Among the lines of data below, reproduce only those from the one with "Продужен рок за пријаве на конкурс 50:40:10" through the one with "SRODNI TEKSTOVI", exactly as they stand, both ends included.
** Opening Available data block **
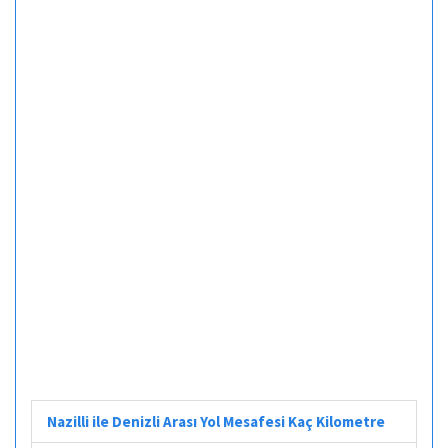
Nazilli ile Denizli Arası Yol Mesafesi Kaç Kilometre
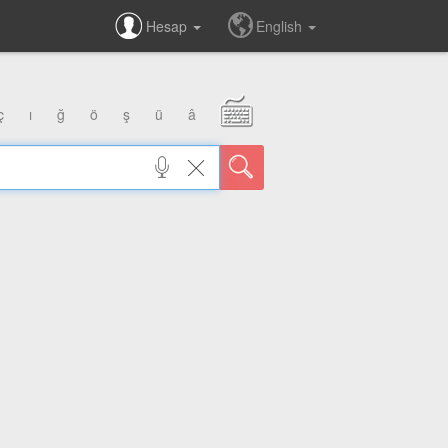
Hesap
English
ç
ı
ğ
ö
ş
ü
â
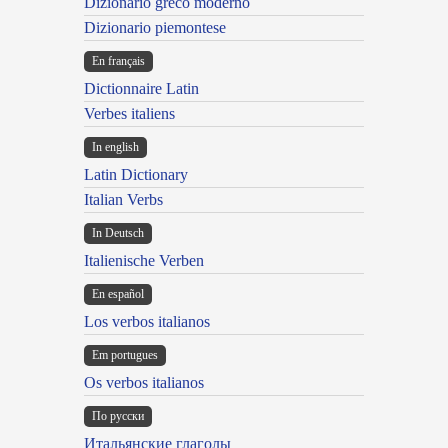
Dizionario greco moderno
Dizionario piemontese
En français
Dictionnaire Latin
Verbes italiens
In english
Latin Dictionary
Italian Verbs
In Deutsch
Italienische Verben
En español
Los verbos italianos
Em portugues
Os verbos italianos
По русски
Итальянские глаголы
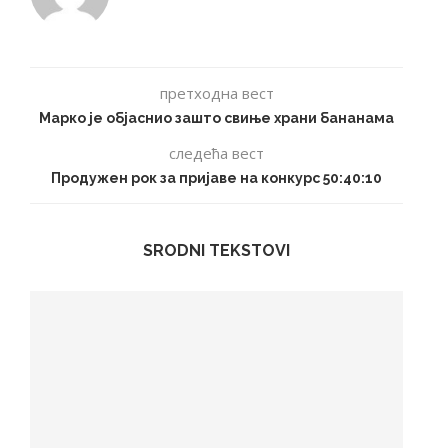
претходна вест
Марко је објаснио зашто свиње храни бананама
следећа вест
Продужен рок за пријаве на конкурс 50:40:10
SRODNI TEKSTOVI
** Closing Available data block **
** Opening Available data block **
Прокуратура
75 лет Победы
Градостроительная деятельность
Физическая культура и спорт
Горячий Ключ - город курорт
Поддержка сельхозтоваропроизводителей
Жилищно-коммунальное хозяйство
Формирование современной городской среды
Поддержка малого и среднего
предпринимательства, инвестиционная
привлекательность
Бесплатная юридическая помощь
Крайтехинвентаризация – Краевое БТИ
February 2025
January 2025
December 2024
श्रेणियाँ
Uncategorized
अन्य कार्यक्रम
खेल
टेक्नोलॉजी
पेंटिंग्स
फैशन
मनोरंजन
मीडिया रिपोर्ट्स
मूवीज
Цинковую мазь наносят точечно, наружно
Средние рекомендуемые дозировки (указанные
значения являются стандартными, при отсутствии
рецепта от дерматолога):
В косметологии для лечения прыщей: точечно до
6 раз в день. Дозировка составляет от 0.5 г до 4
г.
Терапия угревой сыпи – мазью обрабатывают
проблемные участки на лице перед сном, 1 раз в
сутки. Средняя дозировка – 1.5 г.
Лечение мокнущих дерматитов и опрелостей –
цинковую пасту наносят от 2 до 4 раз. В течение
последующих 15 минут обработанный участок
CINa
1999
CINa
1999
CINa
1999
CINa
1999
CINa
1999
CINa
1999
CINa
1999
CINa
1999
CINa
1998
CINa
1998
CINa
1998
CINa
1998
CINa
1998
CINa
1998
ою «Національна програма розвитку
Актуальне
** Closing Available data block **
** Opening Available data block **
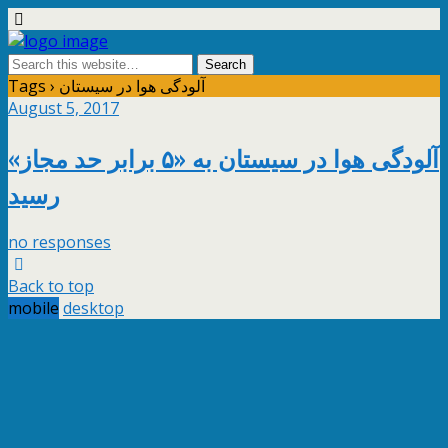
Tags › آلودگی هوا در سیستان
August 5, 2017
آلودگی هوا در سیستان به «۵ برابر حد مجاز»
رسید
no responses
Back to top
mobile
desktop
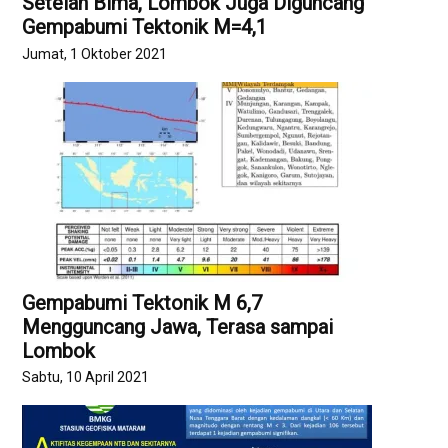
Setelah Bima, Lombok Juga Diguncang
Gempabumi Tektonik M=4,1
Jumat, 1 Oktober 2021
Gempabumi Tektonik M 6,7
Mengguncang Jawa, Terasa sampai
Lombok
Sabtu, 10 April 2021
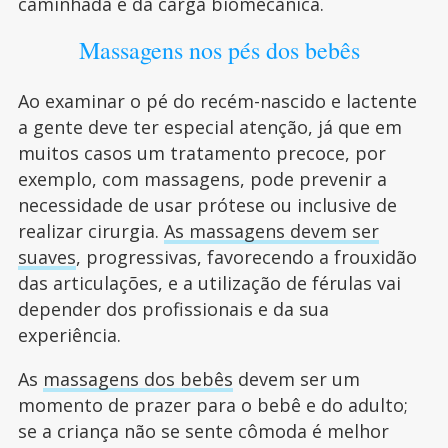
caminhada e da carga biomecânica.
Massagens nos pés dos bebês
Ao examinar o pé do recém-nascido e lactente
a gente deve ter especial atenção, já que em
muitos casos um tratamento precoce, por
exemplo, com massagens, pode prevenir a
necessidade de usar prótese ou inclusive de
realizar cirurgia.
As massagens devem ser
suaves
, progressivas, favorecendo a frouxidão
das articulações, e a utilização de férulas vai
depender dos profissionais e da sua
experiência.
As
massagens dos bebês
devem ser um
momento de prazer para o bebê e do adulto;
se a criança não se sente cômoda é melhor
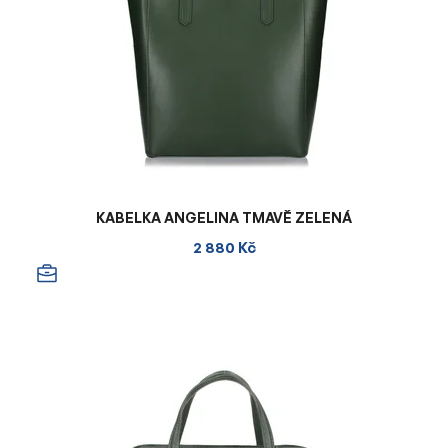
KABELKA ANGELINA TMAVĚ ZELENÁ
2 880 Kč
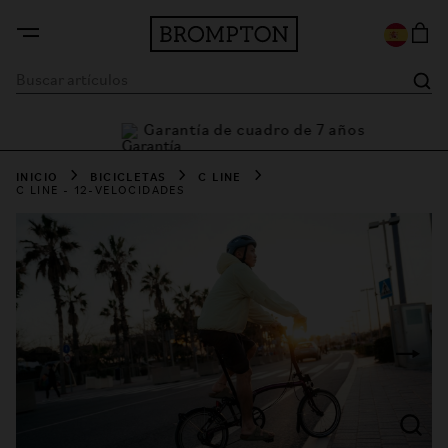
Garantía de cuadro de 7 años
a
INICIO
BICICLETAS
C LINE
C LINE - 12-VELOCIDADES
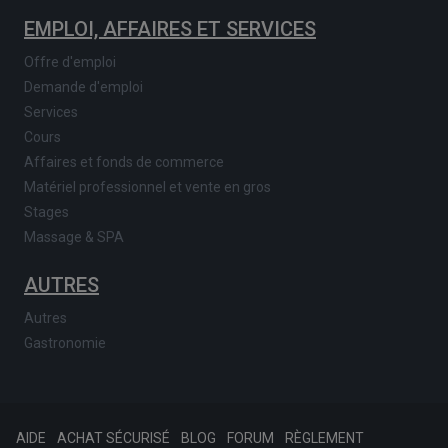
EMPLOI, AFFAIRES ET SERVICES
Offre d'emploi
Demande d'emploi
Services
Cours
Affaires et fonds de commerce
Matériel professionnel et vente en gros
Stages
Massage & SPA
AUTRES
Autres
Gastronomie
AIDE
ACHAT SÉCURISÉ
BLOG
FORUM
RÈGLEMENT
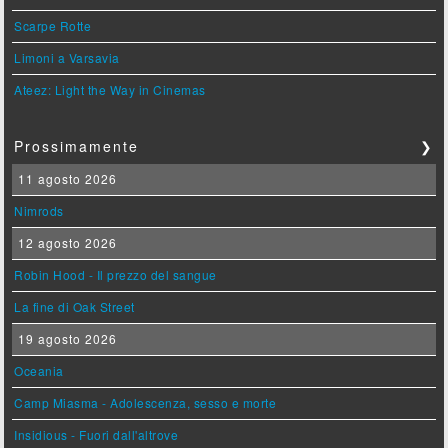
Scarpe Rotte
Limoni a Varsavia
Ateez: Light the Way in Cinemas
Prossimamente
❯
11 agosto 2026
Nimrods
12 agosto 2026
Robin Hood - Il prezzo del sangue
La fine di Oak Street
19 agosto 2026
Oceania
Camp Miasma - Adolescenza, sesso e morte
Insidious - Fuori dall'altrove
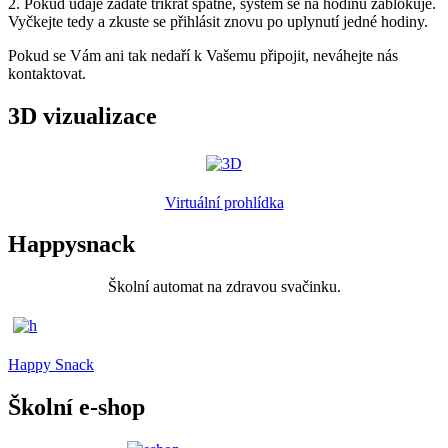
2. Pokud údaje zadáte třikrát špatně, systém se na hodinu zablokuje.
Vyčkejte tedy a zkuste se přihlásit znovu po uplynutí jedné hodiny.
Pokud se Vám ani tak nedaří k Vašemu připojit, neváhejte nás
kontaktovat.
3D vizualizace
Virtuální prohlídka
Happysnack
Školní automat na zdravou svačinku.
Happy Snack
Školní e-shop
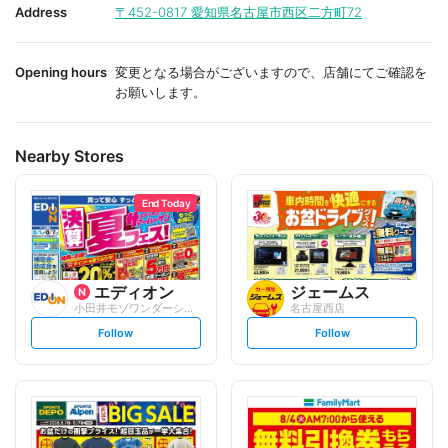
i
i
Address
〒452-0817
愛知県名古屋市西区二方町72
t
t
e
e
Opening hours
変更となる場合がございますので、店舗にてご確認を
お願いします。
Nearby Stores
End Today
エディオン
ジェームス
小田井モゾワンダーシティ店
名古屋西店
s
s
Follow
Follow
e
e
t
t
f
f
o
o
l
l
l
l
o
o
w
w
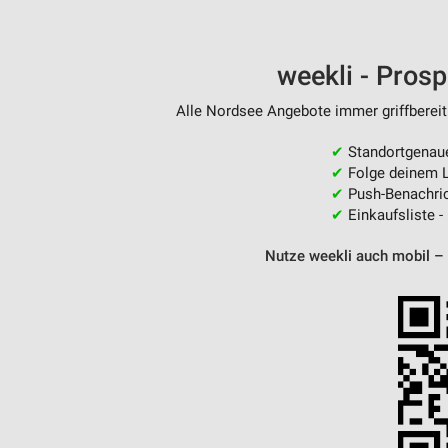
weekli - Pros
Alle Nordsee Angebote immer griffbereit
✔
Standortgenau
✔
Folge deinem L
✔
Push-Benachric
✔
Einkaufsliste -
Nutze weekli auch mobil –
** Closing Available data block **
Written answer ::
Продужен рок за пријаве на конкурс 50:40:10
SRODNI TEKSTOVI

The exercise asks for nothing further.